So you want to use OpenSocial gadgets on your site, Google FriendConnect isn’t the right choice for you since you want to leverage your own social graph, but your site isn’t written in PHP or Java, so how do you use Apache Shindig then?
For this scenario we’ve created the meta-data interface, it allows you to post a gadget URL to it, and it will return a JSON structure with all the meta data of the gadget that you can use to build your app gallery, user preferences UI and create the iframe’s in your site that point to Apache Shindig (which will render the gadget for you). The quickest way to check out how the meta data interface works is by loading up the sample-metadata.html sample, and inspecting the requests using something like firebug, here’s a live example:
http://modules.partuza.nl/gadgets/files/container/sample-metadata.html
With that you have all the required info to build your site’s UI, however you also need to create the proper security tokens, and link shindig to your data source:
Security Tokens.
The gadget get’s it owner id / viewer id / app id / container string / module id from the security token, in a typical production setup this would be an encrypted blob generated by the container (ie ‘the social website’), and put on the gadget’s iframe with a &st=<encrypted blob>. Encryption ensures that that data can’t be tampered with so that people can’t spoof their user id’s etc.
Now both java and php shindig both use the same methodigy to generate their tokens (see shindig/php/src/common/{BasicBlobCrypter,BasicSecurityToken,BasicSecurityTokenDecoder}.php for example), so you really have two options, either implement the same crypto logic / format (it’s basically a text string, with entries seperated by :’s, and aes128 encryption with a shared secret) in your language of choice, or create your own crypto and implement a PHP class that can decrypt it (and tell shindig to use that new class using the ‘security_token_signer‘ and ‘security_token‘ configuration keys, similar configuration can be found in java shindig in one of it’s .xml config files), The first option is probably the simplest solution as long as aes128 is available in your language of choice.
There’s a bit more information about how security tokens work and how to implement them in this blog post:
http://www.chabotc.com/partuza/about-partuza-and-shindig-security-tokens/
Social Data.
Now java and php differ slightly here, with php you use the same configuration as I mentioned above to tell shindig which classes to use, and with java you’d use Guice to inject the right classes, but the basics are the same: You’ll need to somehow get the social data requests that happen in shindig to your data back-end.
Now when you are running php or java already this is pretty simple since you can use that code directly, however in this situation you really have two choices, either you implement the DB logic in PHP or Java (for PHP, you can use Partuza’s (an example opensocial implementation) service implementation as example: http://code.google.com/p/partuza/source/browse/trunk/Shindig/PartuzaService.php and http://code.google.com/p/partuza/source/browse/trunk/Shindig/PartuzaDbFetcher.php), or you can implement an RPC method (using something like json-rpc) where shindig relays all social data calls to your back-end.
OpenSocial and thus Shindig has 4 data call types, People, Activities, AppData and Messages; Now the spec states that the only must-have of those is the People interface, and you could return a NOT_IMPLEMENTED error code on every other call type.. However if you want to run the typical OpenSocial app, it’s advisable to also support the Activities and AppData interfaces.. Messages is a nice to have, but in practice most social sites don’t support this so it’s not a big issue at all if you don’t.
== == ==
[Work required]
From the text on running Apache Shindig with other languages, copy the passage starting at "There’s a bit" and ending at "Social Data.", and switch "blog post" to "article".

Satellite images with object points
== == ==
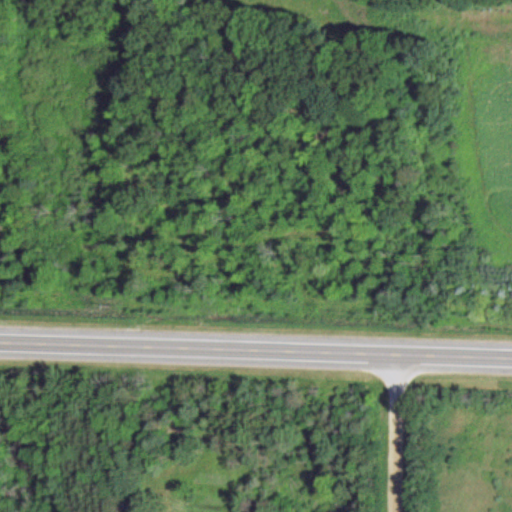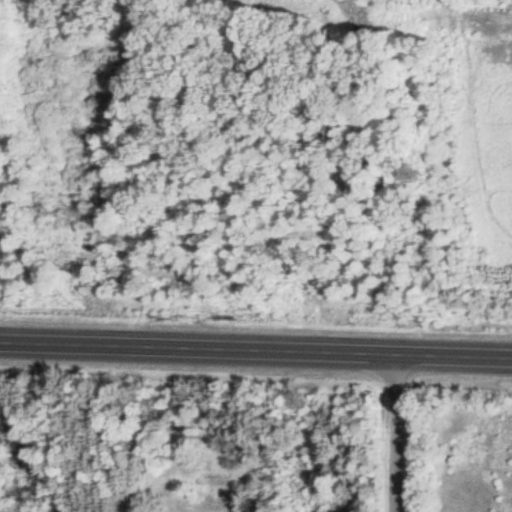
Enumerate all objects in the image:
road: (255, 350)
road: (398, 433)
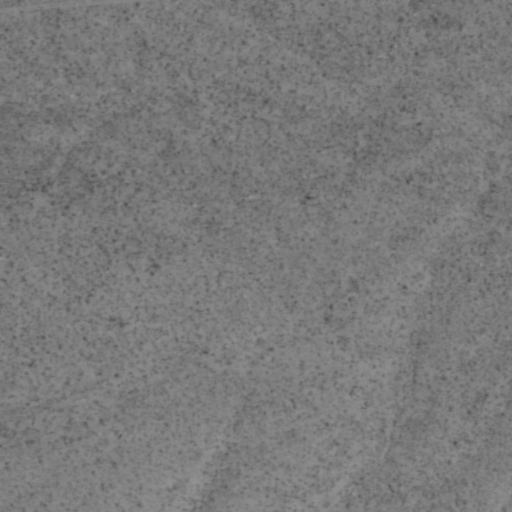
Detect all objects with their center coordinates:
road: (46, 4)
== == ==
[Completed task]
There’s a bit more information about how security tokens work and how to implement them in this article:
http://www.chabotc.com/partuza/about-partuza-and-shindig-security-tokens/
Social Data.